問36:法人税のない完全市場で、負債比率が高まるほど株主資本コストが上昇し、WACCは一定に保たれるとする命題を何というか。
- A:MM命題Ⅱ
- B:MM命題Ⅰ
- C:トレードオフ理論
【第36問:正解と解説】
正解:A
【解説】
・A:正解はAです。負債比率上昇で株主資本コストが上がりWACCが一定となるのがMM命題Ⅱである。【試験対策】命題Ⅰ(企業価値不変)と区別する。
・B:MM命題Ⅰは企業価値が資本構成に依存しないとする命題である。
・C:トレードオフ理論は法人税・倒産コストを考慮した最適資本構成の理論である。
関連過去問:R1,問22
問37:負債の節税効果と倒産コストのバランスから最適資本構成を説明する理論を何というか。
- A:トレードオフ理論
- B:MM理論
- C:ペッキングオーダー理論
【第37問:正解と解説】
正解:A
【解説】
・A:正解はAです。節税効果と倒産コストの均衡で最適構成を説明するのがトレードオフ理論である。【試験対策】法人税・倒産コストを考慮する点がMMとの違い。

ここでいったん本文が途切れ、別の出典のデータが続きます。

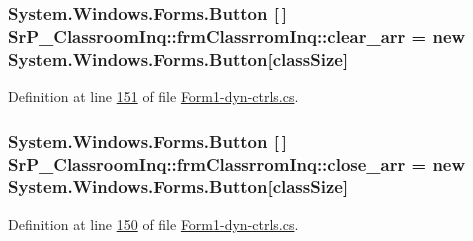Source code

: \hypertarget{class_sr_p___classroom_inq_1_1frm_classrrom_inq_a1c427c3d5bb61c96ca798e5f6aaff8f4}{
\subsubsection[{clear\-\_\-arr}]{\setlength{\rightskip}{0pt plus 5cm}\-System.\-Windows.\-Forms.\-Button \mbox{[}$\,$\mbox{]} {\bf \-Sr\-P\-\_\-\-Classroom\-Inq\-::frm\-Classrrom\-Inq\-::clear\-\_\-arr} = new \-System.\-Windows.\-Forms.\-Button\mbox{[}{\bf class\-Size}\mbox{]}}}
\label{class_sr_p___classroom_inq_1_1frm_classrrom_inq_a1c427c3d5bb61c96ca798e5f6aaff8f4}


\-Definition at line \hyperlink{_form1-dyn-ctrls_8cs_source_l00151}{151} of file \hyperlink{_form1-dyn-ctrls_8cs_source}{\-Form1-\/dyn-\/ctrls.\-cs}.

\hypertarget{class_sr_p___classroom_inq_1_1frm_classrrom_inq_a4758f35d344b79b972e88a42cb660904}{
\subsubsection[{close\-\_\-arr}]{\setlength{\rightskip}{0pt plus 5cm}\-System.\-Windows.\-Forms.\-Button \mbox{[}$\,$\mbox{]} {\bf \-Sr\-P\-\_\-\-Classroom\-Inq\-::frm\-Classrrom\-Inq\-::close\-\_\-arr} = new \-System.\-Windows.\-Forms.\-Button\mbox{[}{\bf class\-Size}\mbox{]}}}
\label{class_sr_p___classroom_inq_1_1frm_classrrom_inq_a4758f35d344b79b972e88a42cb660904}


\-Definition at line \hyperlink{_form1-dyn-ctrls_8cs_source_l00150}{150} of file \hyperlink{_form1-dyn-ctrls_8cs_source}{\-Form1-\/dyn-\/ctrls.\-cs}.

・B:MM理論は完全市場では資本構成が企業価値に無関係とする理論である。
・C:ペッキングオーダー理論は資金調達の選好順序を説明する理論である。
関連過去問:R1,問22
問38:情報の非対称性を背景に、企業は内部資金・負債・株式の順に資金調達を好むとする理論を何というか。
- A:MM命題Ⅰ
- B:トレードオフ理論
- C:ペッキングオーダー理論
【第38問:正解と解説】
正解:C
【解説】
・A:MM命題Ⅰは企業価値が資本構成に依存しないとする命題である。
・B:トレードオフ理論は節税効果と倒産コストの均衡で最適構成を説明する。
・C:正解はCです。内部資金→負債→株式の調達順序を説明するのがペッキングオーダー理論である。【試験対策】情報の非対称性が背景。
関連過去問:R1,問22
問39:永久負債1,000、法人税率30%を前提とするとき、負債利用による節税価値(タックスシールドの現在価値)はいくらか。
- A:700
- B:1,300
- C:300
【第39問:正解と解説】
正解:C
【解説】
・A:700は(1-税率)を掛けた誤り。
・B:1,300は加算するなどの誤り。
・C:正解はCです。永久負債を前提とした節税価値=負債額×法人税率=1,000×0.3=300。【試験対策】これは1期間の節税額(負債×利率×税率)ではなく、永久に続く節税効果の現在価値である点に注意。
関連過去問:R1,問22
問40:株式による資金調達では、企業は利息を支払う義務があるか。
- A:ある
- B:業績次第である
- C:ない
【第40問:正解と解説】
正解:C
【解説】
・A:利息の支払義務があるのは負債であり、株式にはない。
・B:利息支払義務は株式には生じないため、業績次第という説明は誤り。
・C:正解はCです。株式は返済不要の自己資本で、配当も利益からの分配であり利息支払義務はない。【試験対策】元本返済・利息が義務づけられる負債と対比する。